Having solved interoperability with AutoCAD files, ODA now aims to extend the value of the .dwg format.
By Randall S. Newton
What does a non-profit software development firm do when it succeeds beyond expectations? That question forms the background for this year’s Open Design Alliance Developers Conference, which concludes today in Prague.
In his opening statement yesterday to the 125 developers in attendance, ODA president Neil Peterson reviewed the history of the organization and set new goals. Founded as the OpenDWG Alliance in 1998, the ODA has made it possible for millions of software users to continue to use the .dwg file format popularized by Autodesk AutoCAD without relying on a sole vendor for products and support. Having essentially solved interoperability issues regarding the world’s most popular engineering file format, the ODA now sees new challenges ahead in keeping .dwg relevant and useful for its client members — and through them to millions of CAD users around the globe.
The primary product of the ODA is now the Teigha development platform. It can be used as the foundation to create a complete CAD program. In recent years, the ODA has added read-write support for Autodesk Revit, support for 3D PDF, rendering technology, and more.
Peterson says the time is right to take .dwg into new directions. “DWG is the most heavily used engineering file format… it is well architected.” Yesterday ODA demonstrated the addition of version control, allowing CAD vendors a path to adding multi-user features and revision management—two key features totally lacking in the Autodesk version of .dwg. These changes “make .dwg a solid foundation for the future,” says Peterson.
The next generation of Teigha
This year ODA previewed three new development extensions: Teigha Cloud, Teigha Visualize, and Teigha Publish. Details:
Teigha Cloud is a framework for developing CAD applications that run in the cloud and can be used in a browser. Originally conceived as a viewing tool, Teigha Cloud will be expanding in the coming months with various types of editing tools and support for client-server applications.
Teigha Visualize is a software development kit (SDK) for creating high-performance rendering applications suitable for CAD and related technical graphics. Some extensions of Teigha require a separate license, but Teigha Visualize comes as part of the standard member license agreement. By separating out rendering from the core Teigha technology, vendors can use the SDK to create new applications to process all kinds of engineering visual data, such as 2D and 3D simulation and analysis data. By the end of the year Teigha Visualize will support multi-threaded metafile processing, making it suitable for fast GPU rendering.
Teigha Publish extends the existing 3D PDF capabilities of the core Teigha platform with the ability to create interactive 3D PDF documents that can contain product data, predefined views, and customized functions. It supports .dwg, .dxf, .dgn, and the file types used by Revit.
Where to next?
More than 1,200 software vendors, CAD-using companies, and educational institutions are ODA members.

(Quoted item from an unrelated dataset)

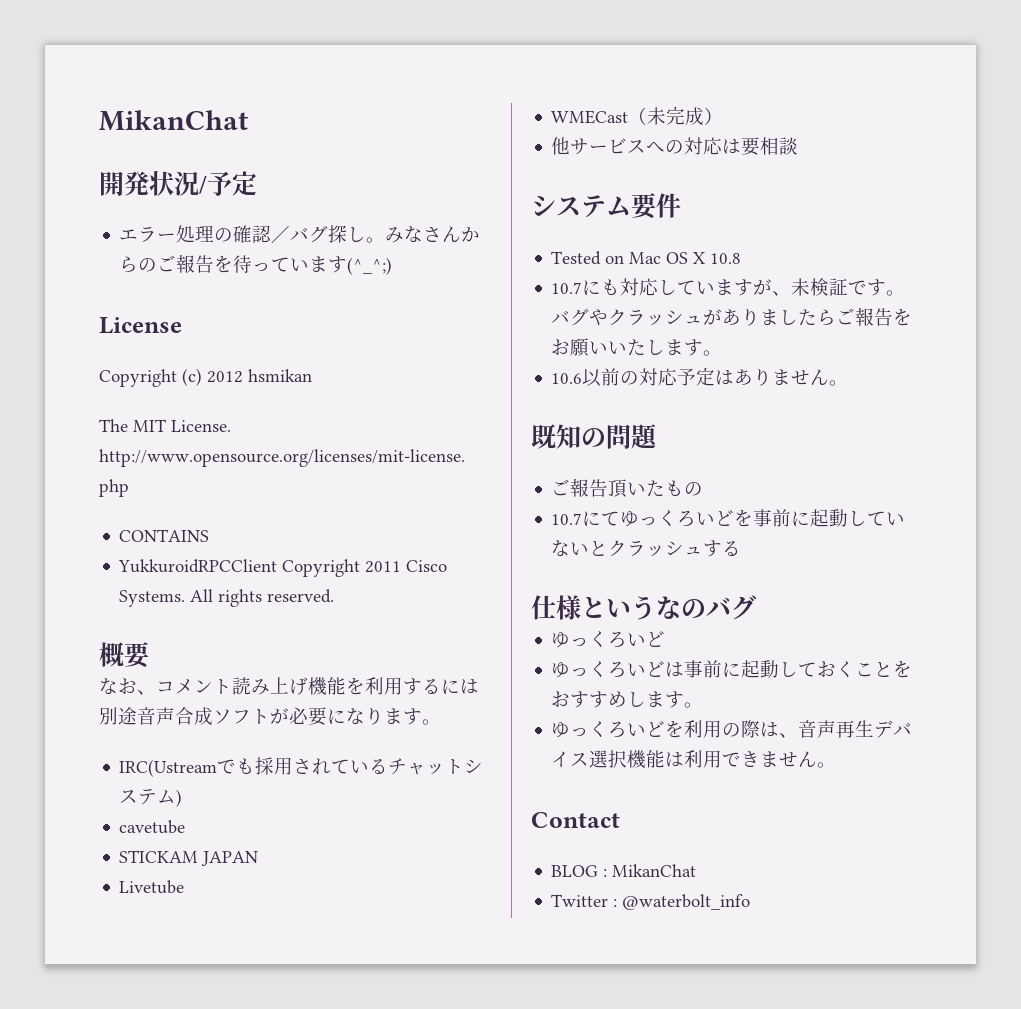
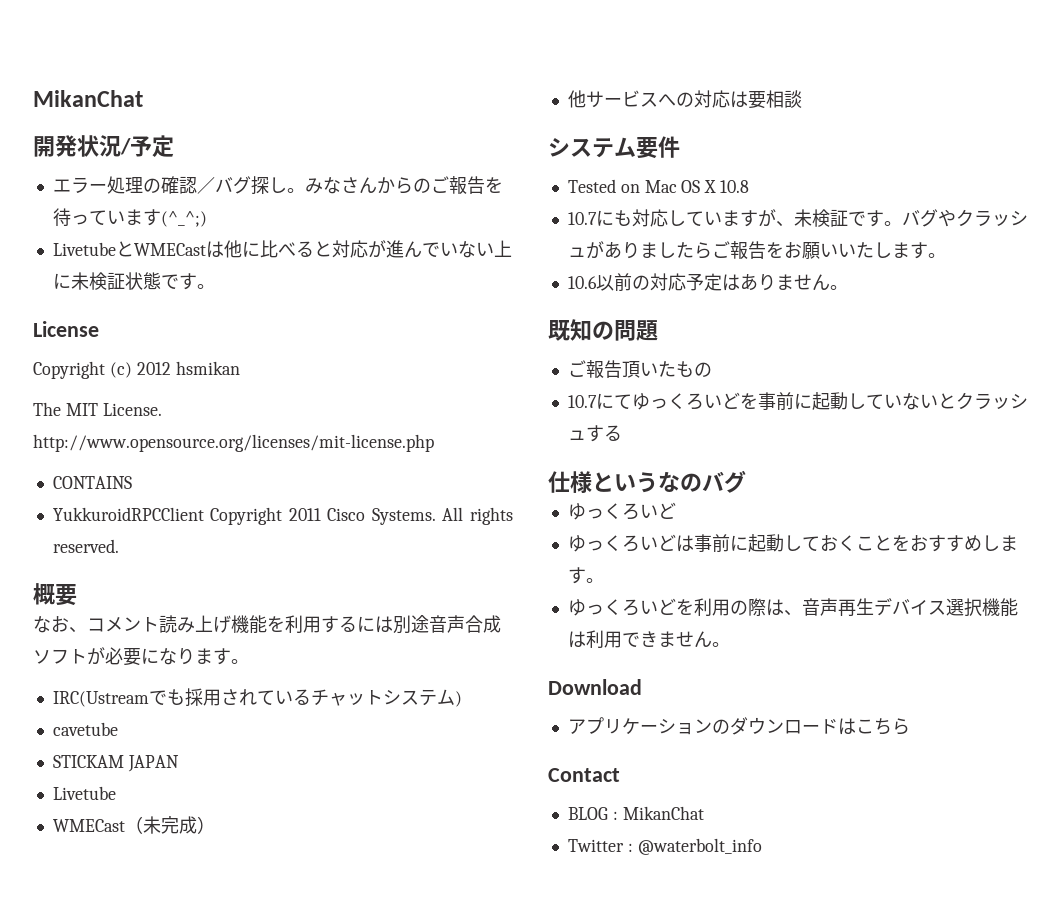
(393, 266) none -> [52,240,512,258] [52,272,215,290] // LivetubeとWMECastは他に比べると対応が進んでいない上に未検証状態です。
(837, 765) none -> [548,679,642,695] [567,717,910,735] // Download // アプリケーションのダウンロードはこちら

Peterson says the membership is growing, as former members who left for one reason or another are coming back. “We haven’t raised our prices in years,” Peterson says. “We offer more technology and more value than ever before, for the same price to our members.”
The ODA is owned by its members, and does not give out specifics regarding revenue or expenses. But Peterson shared that increasing revenue from technology licensing fees and memberships has allows the ODA to expand to 75 full-time programmers and to take on new challenges.
Peterson discussed the growth of the ODA in the context of recent CAD industry trends. The “strong talk” of CAD in the Cloud has “tempered” in the past year or so, Peterson says. “The desktop is not going away.” Autodesk is slowing its development of AutoCAD; Peterson says recent changes to the .dwg format in 2012 and 2017 “were not significant. … We wonder about the future of .dwg at Autodesk; we don’t know for sure, but factors are casting doubts.”
Interoperability was the original goal of the ODA, but now the goal is to keep .dwg relevant for the long term. The ODA recently converted its entire Teigha platform from C++ to Javascript as an exploratory exercise. Peterson says the result is a software product too large to be used as-is, but the exercise was an eye-opener. “We found many dependencies, so we are working to make the code more modular for possible browser use in the future.” The goal is to keep .dwg relevant for the next 20-30 years.